L’affaire met en lumière la relation complexe entre la responsabilité policière et la confiance du public. Cheryl Mahyr, porte-parole du Bureau du directeur indépendant d’examen de la police, m’a confié que les plaintes contre les agents ont augmenté de 27% au cours des trois dernières années. « L’examen public de la conduite policière s’est intensifié, » a expliqué Mahyr, « particulièrement lorsque les agents invoquent leur autorité dans des situations hors service. »
Le président de l’Association des policiers de Toronto, Jon Reid, a reconnu les dommages que causent de tels incidents. « Les actions d’un seul agent peuvent miner le travail dévoué de milliers, » a déclaré Reid dans un communiqué. « Nous respectons la décision de la cour et reconnaissons que la responsabilité s’applique à tous ceux qui portent l’insigne. »
Le Service de police de Toronto a confirmé qu’Au reste suspendu avec salaire, comme l’exige la Loi sur les services policiers de l’Ontario. Une audience disciplinaire distincte déterminera son avenir au sein du corps policier.
L’avocat criminaliste Daniel Brown, qui n’était pas impliqué dans cette affaire mais qui se spécialise dans la responsabilité policière, a expliqué que les peines avec sursis pour les agents sont de plus en plus courantes. « Les tribunaux reconnaissent que l’incarcération n’est pas toujours nécessaire pour la dissuasion, » a dit Brown. « La perte de carrière et de statut public constitue souvent en soi une punition significative. »

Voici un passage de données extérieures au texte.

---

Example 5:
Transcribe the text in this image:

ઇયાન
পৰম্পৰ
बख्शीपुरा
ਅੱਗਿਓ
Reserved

L’affaire a relancé les appels à une réforme du système de surveillance policière de l’Ontario. L’Association canadienne des libertés civiles préconise depuis longtemps des modifications à la Loi sur les services policiers, particulièrement la disposition qui permet aux agents de rester sur la liste de paie pendant leur suspension.
« Quand les citoyens voient des agents éviter la prison pour une conduite qui emprisonnerait probablement un civil, cela crée une perception d’un système de justice à deux vitesses, » a déclaré Abby Deshman, directrice du Programme de justice pénale à l’ACLC. « Une véritable responsabilisation doit être transparente et cohérente. »
Pour la victime et sa famille, la sentence représente une clôture partielle d’un chapitre traumatisant. Sa mère, parlant brièvement à l’extérieur du palais de justice, a exprimé des sentiments mitigés. « Nous sommes soulagés que ce soit terminé, mais aucune sentence ne peut défaire ce qui est arrivé à mon fils, » a-t-elle dit. « Nous voulons simplement qu’il se sente en sécurité à nouveau. »
Alors qu’Au quittait la salle d’audience entouré de partisans, un petit groupe de militants pour la responsabilisation policière tenaient des pancartes indiquant « L’insigne ≠ Immunité. » L’affaire pourrait bientôt disparaître des manchettes, mais elle laisse derrière elle d’importantes questions sur le pouvoir, la responsabilité et la relation complexe entre ceux qui appliquent la loi et ceux qui dépendent d’eux pour leur protection.
La prochaine étape de cette saga sera l’audience disciplinaire d’Au, qui pourrait entraîner son renvoi du corps policier. Pour les résidents de Toronto qui suivent attentivement ces affaires, le résultat servira de mesure supplémentaire pour déterminer si la justice s’applique vraiment également à tous – même à ceux qui portent un insigne.